Perkins Loans: Perkins Loans are low-interest (currently 5%) long-term loans made by a school according to the rules of the Federal Perkins Loan Program. The school acts as the lender using a limited pool of funds provided by the federal government. The school must also make a matching contribution to this pool of funds. Perkins Loans may be made to undergraduate, graduate and professional degree students. Different maximum loan amounts vary based on grade level. For the 2007-2008 school year, the maximum loan amount for undergraduates is $4,000 a year and $20,000 cumulatively. The maximum loan amount for graduate and professional degree students is $6,000 a year and $40,000 cumulatively including undergraduate loans. These loans may be made only to students who have a demonstrated financial need according to the FAFSA. The interest on these loans is paid by federal government during the in-school and nine (9) month grace period. The repayment period or term of the loan is ten (10) years. Loan payments are made to the school or its loan servicing agent.

Subsidized vs. Unsubsidized Loans

Subsidized vs. Unsubsidized Loans: Only FFELP or Direct Stafford Loans may be "subsidized." A "subsidized" FFELP or Direct Stafford Loan means the federal government pays the lender the interest that accrues on the loan while the student is in school at least half-time and during grace and deferment periods. An "unsubsidized" FFELP or Direct Stafford Loan means you pay all the interest that accrues during the life of the loan; the federal government doesn't pay any of it. The interest rate is the same whether the loan is subsidized or unsubsidized.

Subsidized FFELP or Direct Stafford Loans are only available to students who have a financial need based on the information provided on the FAFSA. Your school determines your financial need by subtracting your Expected Family Contribution or "EFC" from the cost of attendance. Your EFC can vary from year to year and depends on you and your family's financial situation. As discussed under the FAFSA section, your EFC is calculated according to a formula established by federal law. Financial need is not necessary to receive an unsubsidized FFELP or Direct Stafford Loan.

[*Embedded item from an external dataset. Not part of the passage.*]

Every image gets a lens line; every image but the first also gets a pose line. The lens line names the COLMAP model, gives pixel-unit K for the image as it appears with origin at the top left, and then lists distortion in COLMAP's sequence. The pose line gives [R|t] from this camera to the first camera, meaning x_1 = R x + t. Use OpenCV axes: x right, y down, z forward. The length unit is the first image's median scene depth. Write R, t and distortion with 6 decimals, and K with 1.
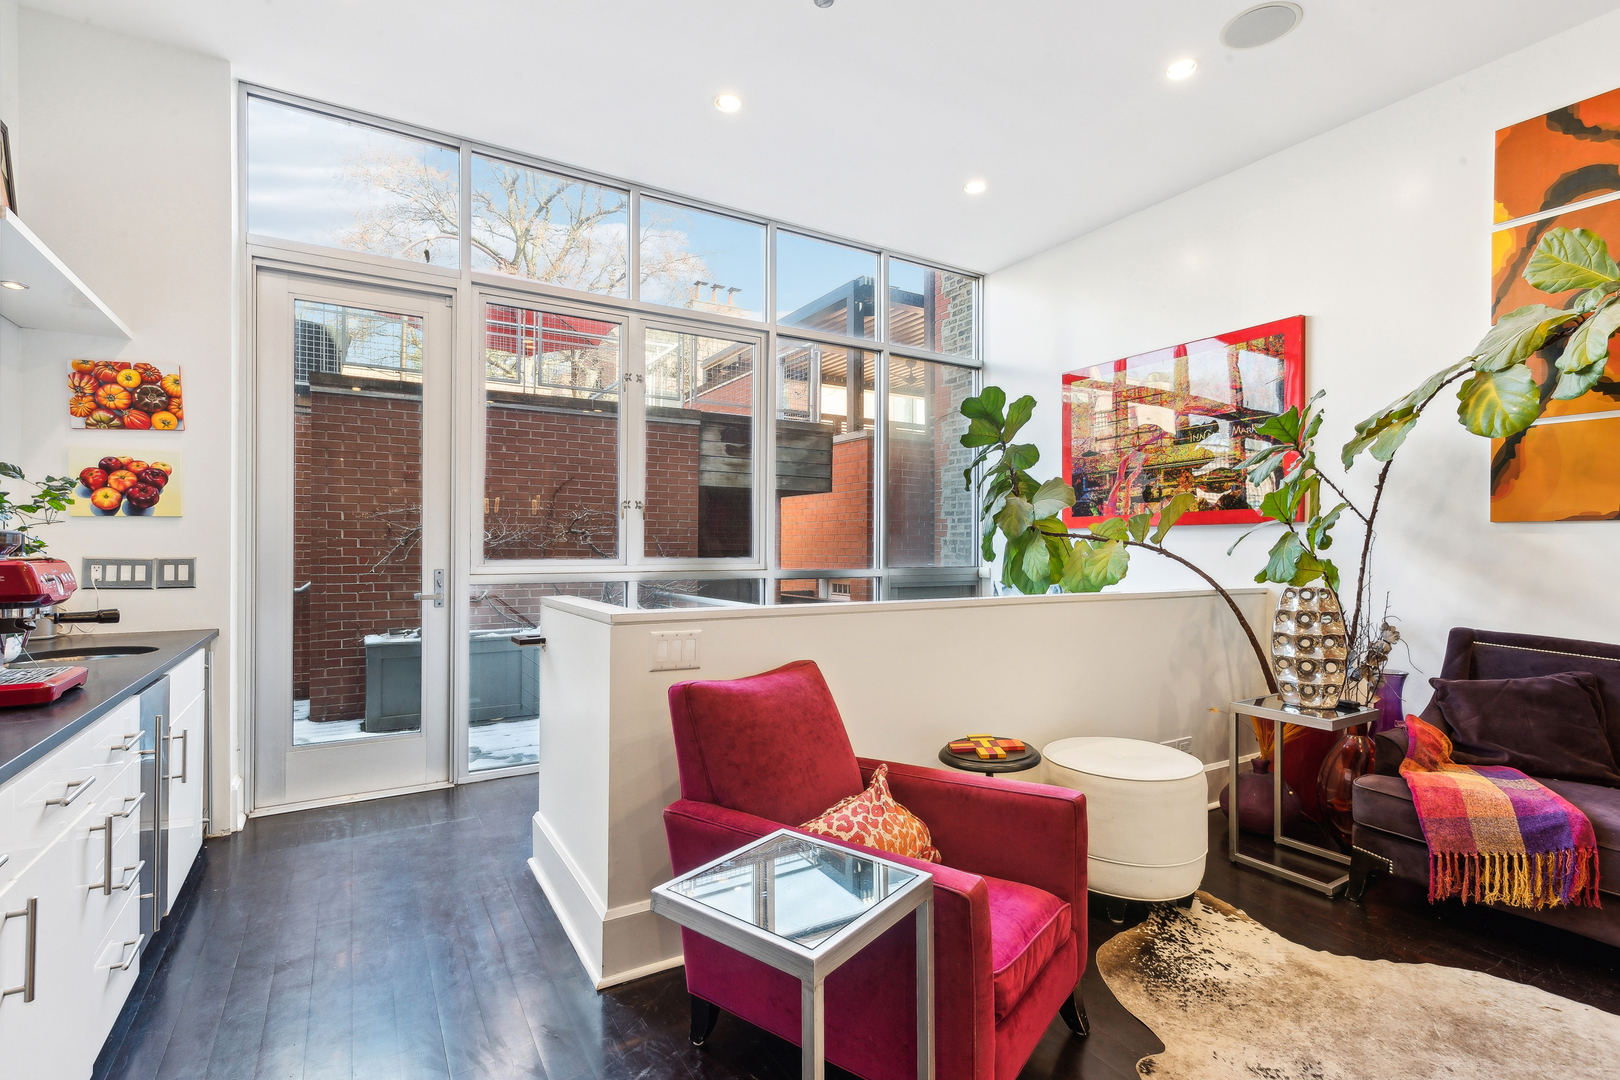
lens RADIAL K [[757.1, 0, 798.8], [0, 757.1, 546.3], [0, 0, 1]] dist [-0.010712, -0.001024]
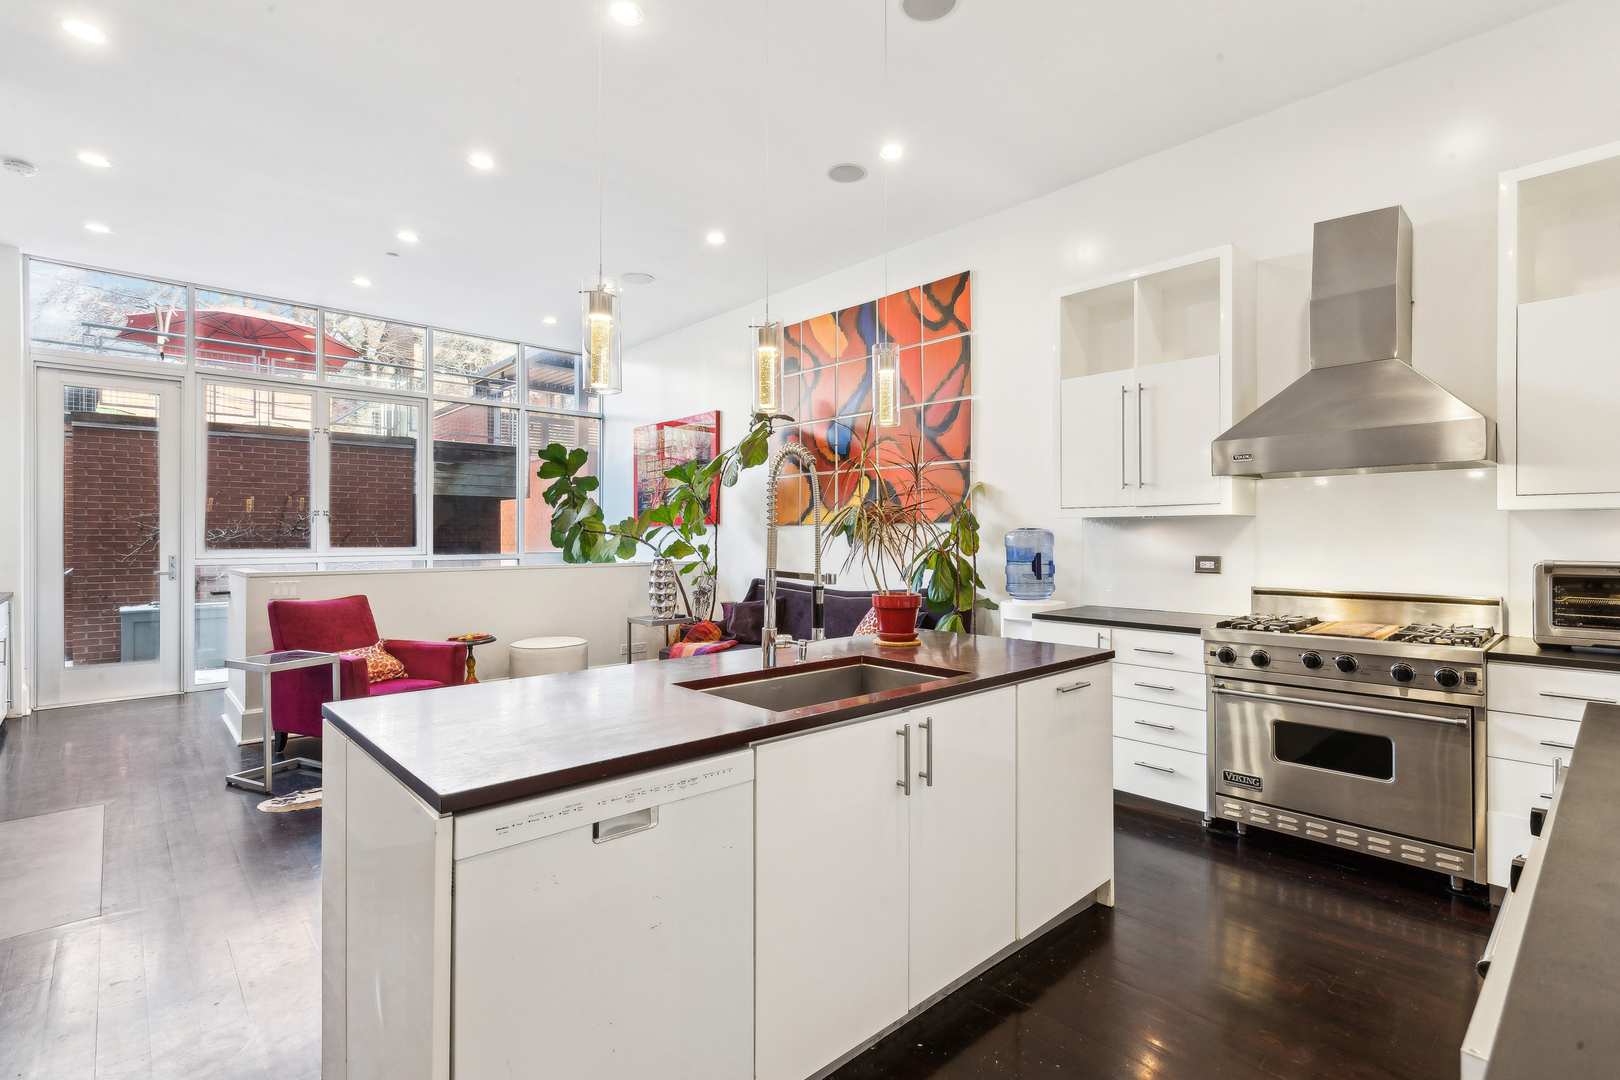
lens RADIAL K [[757.1, 0, 820.9], [0, 757.1, 534.9], [0, 0, 1]] dist [-0.010712, -0.001024]
pose [[0.975480, -0.005663, 0.220016, 0.458267], [0.006046, 0.999981, -0.001066, -0.002872], [-0.220006, 0.002370, 0.975496, -0.756734]]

If you received a subsidized Direct or Stafford Loan, the federal government pays the interest on the loan while you are in school at least half-time and for the first six (6) months after you leave school.

If you receive an unsubsidized Direct or Stafford Loan, while you are responsible for paying all the interest, you can pay the interest while you are in school or during a period of deferment or forbearance. You may also allow the interest to accrue (accumulate) and have the interest added to the principal amount of your loan. This is called capitalization. If you choose not to pay the interest as it accrues and allow it to be capitalized, the total amount you have to pay will be increased.